- SOURCE EXTRACT -
When news emerged that Gwyneth Paltrow had been diagnosed with osteopenia in her late 30s, it surprised many. A woman publicly associated with health-conscious living, diagnosed with lower-than-average bone density before the age of 40. It serves as a high-profile reminder that bone loss does not only affect the elderly — and that the factors driving it are often invisible until a scan or a fracture brings them to light.
- Osteopenia — reduced bone density that precedes osteoporosis — can develop in women in their 30s and 40s, well before menopause.
- Low body weight, a history of intensive dieting, vitamin D deficiency, hormonal changes and family history are among the most common risk factors for early bone loss.
- A DXA scan is the only reliable way to identify reduced bone density before a fracture occurs.
- With a structured, reversal-first clinical approach, measurable improvements in bone density are achievable for women diagnosed with early-onset osteopenia.
- Dietary and lifestyle changes support bone health — but they work best when combined with clinical assessment and monitoring.

- REQUIRED ACTIONS -
1. Answer these questions using the osteopenia text.
(a) At what age was Gwyneth Paltrow diagnosed with osteopenia?
(b) Which condition does osteopenia precede?
(c) What is the only reliable way to identify reduced bone density before a fracture occurs?
2. Write out everything in the osteopenia text from "- Low body weight, a" down to "early bone loss.".

- PROVIDED DATA -
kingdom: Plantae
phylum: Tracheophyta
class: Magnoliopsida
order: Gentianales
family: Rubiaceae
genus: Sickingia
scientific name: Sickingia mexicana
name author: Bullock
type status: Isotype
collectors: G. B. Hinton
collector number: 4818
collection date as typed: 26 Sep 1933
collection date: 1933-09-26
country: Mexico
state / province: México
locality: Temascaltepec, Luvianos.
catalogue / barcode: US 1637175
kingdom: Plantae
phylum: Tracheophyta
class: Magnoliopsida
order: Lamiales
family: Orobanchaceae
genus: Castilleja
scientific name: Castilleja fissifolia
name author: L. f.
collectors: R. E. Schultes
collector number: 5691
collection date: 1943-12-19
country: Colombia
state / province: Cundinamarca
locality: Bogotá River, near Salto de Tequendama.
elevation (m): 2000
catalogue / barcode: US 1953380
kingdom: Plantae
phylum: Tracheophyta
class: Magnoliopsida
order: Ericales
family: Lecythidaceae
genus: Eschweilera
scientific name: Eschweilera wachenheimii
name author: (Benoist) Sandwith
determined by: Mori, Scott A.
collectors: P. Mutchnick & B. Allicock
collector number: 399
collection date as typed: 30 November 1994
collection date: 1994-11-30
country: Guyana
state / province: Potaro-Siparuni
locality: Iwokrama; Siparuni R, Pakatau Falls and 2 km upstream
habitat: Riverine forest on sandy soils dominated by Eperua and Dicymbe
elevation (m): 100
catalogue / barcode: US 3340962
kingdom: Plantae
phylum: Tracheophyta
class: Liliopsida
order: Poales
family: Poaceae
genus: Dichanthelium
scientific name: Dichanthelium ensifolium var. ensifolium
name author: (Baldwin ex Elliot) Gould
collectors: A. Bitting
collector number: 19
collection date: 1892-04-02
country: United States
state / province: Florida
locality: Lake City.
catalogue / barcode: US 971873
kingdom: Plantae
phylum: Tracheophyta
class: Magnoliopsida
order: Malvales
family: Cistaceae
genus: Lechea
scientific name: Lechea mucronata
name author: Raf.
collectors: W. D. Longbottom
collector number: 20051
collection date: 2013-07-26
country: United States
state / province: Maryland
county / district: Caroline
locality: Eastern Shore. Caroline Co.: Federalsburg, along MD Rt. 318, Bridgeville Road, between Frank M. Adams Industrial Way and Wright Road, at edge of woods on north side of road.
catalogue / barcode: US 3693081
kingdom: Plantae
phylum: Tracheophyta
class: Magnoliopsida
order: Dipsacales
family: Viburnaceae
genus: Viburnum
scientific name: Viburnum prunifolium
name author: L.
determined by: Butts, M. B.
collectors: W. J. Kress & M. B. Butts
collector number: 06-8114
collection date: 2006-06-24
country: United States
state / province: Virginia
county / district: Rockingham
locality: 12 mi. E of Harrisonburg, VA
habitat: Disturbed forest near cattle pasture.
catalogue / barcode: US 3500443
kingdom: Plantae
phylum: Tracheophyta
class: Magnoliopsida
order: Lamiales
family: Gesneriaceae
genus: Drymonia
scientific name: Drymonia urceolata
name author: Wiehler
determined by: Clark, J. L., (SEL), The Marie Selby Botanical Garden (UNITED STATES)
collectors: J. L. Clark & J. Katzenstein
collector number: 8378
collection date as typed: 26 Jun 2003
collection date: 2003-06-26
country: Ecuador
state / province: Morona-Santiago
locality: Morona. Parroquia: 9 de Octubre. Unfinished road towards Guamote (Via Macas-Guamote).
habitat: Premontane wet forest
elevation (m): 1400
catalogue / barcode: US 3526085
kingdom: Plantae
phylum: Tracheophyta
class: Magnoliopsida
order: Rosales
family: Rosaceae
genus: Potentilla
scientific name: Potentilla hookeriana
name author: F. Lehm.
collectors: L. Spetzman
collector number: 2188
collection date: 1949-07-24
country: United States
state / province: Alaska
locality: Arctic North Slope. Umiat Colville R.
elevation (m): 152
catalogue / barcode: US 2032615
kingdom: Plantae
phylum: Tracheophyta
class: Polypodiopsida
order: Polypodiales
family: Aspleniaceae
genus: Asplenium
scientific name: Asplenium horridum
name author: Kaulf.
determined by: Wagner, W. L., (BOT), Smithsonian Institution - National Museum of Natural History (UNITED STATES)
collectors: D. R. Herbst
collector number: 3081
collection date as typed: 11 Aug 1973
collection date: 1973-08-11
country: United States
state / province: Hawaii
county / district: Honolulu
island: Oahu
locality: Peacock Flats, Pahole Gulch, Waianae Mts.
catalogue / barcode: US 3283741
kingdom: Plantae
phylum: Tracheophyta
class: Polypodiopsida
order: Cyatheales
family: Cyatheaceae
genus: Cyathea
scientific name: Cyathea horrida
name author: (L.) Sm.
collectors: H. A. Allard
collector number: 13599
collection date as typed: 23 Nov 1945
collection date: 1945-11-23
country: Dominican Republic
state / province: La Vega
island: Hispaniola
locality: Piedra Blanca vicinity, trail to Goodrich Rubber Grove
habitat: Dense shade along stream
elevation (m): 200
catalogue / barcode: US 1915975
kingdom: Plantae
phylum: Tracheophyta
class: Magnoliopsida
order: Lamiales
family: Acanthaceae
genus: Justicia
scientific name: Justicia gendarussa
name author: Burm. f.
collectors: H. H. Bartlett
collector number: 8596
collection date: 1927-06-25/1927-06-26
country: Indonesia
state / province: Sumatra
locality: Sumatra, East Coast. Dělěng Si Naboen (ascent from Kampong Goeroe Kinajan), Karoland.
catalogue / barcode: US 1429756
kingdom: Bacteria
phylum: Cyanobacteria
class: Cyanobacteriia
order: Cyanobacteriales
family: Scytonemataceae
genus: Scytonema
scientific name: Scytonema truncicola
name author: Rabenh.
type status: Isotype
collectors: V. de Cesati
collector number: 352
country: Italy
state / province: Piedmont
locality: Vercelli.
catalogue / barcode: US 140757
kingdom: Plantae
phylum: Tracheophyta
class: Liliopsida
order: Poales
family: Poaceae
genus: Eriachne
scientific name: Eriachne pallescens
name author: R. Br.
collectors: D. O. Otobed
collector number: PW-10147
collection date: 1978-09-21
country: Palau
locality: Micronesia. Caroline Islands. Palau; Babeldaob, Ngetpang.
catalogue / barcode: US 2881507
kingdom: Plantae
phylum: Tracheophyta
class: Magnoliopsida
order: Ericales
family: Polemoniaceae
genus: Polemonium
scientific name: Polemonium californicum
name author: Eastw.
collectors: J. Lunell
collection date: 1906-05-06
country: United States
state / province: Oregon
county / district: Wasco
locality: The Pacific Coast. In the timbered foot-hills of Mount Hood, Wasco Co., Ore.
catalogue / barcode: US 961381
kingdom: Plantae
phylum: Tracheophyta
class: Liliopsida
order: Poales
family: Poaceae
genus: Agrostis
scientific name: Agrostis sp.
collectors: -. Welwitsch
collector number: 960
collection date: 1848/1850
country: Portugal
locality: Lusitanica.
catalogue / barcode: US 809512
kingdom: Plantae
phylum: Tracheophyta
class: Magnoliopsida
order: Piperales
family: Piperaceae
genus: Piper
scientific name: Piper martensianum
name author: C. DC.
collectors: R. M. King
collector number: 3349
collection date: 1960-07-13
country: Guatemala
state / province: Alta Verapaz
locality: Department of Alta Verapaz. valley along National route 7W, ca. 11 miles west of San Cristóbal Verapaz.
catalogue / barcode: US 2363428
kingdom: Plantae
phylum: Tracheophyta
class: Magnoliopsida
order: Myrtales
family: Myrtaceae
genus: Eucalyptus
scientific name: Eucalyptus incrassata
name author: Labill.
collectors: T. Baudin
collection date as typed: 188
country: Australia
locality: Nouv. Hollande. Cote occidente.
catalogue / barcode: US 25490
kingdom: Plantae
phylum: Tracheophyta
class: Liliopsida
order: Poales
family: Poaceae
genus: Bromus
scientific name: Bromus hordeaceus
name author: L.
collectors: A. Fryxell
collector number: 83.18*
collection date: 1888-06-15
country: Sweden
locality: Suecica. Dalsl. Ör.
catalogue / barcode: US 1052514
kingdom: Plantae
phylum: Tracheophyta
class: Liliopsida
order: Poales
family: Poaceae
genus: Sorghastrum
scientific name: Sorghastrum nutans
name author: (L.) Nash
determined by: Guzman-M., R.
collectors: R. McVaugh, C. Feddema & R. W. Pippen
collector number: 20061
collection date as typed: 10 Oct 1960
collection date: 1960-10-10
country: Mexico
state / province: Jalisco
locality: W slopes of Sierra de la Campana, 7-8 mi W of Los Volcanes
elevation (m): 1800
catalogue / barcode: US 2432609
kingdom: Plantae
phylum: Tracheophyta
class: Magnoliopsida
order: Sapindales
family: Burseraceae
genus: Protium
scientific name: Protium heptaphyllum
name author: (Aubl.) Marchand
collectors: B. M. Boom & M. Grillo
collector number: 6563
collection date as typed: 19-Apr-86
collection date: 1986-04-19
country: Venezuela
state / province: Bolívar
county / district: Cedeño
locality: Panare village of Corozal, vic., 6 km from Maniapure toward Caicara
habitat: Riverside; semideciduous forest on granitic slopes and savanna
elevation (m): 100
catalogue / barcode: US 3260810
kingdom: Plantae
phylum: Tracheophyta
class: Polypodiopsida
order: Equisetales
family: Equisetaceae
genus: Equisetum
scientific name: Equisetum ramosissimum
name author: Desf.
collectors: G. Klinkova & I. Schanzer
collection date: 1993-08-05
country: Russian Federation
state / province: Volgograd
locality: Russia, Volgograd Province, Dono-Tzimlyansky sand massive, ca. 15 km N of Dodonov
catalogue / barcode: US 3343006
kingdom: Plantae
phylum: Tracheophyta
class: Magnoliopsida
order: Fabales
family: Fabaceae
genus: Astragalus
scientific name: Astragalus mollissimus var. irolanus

- RESULTS -
1.
(a) In her late 30s.
(b) Osteoporosis.
(c) A DXA scan.

2.
- Low body weight, a history of intensive dieting, vitamin D deficiency, hormonal changes and family history are among the most common risk factors for early bone loss.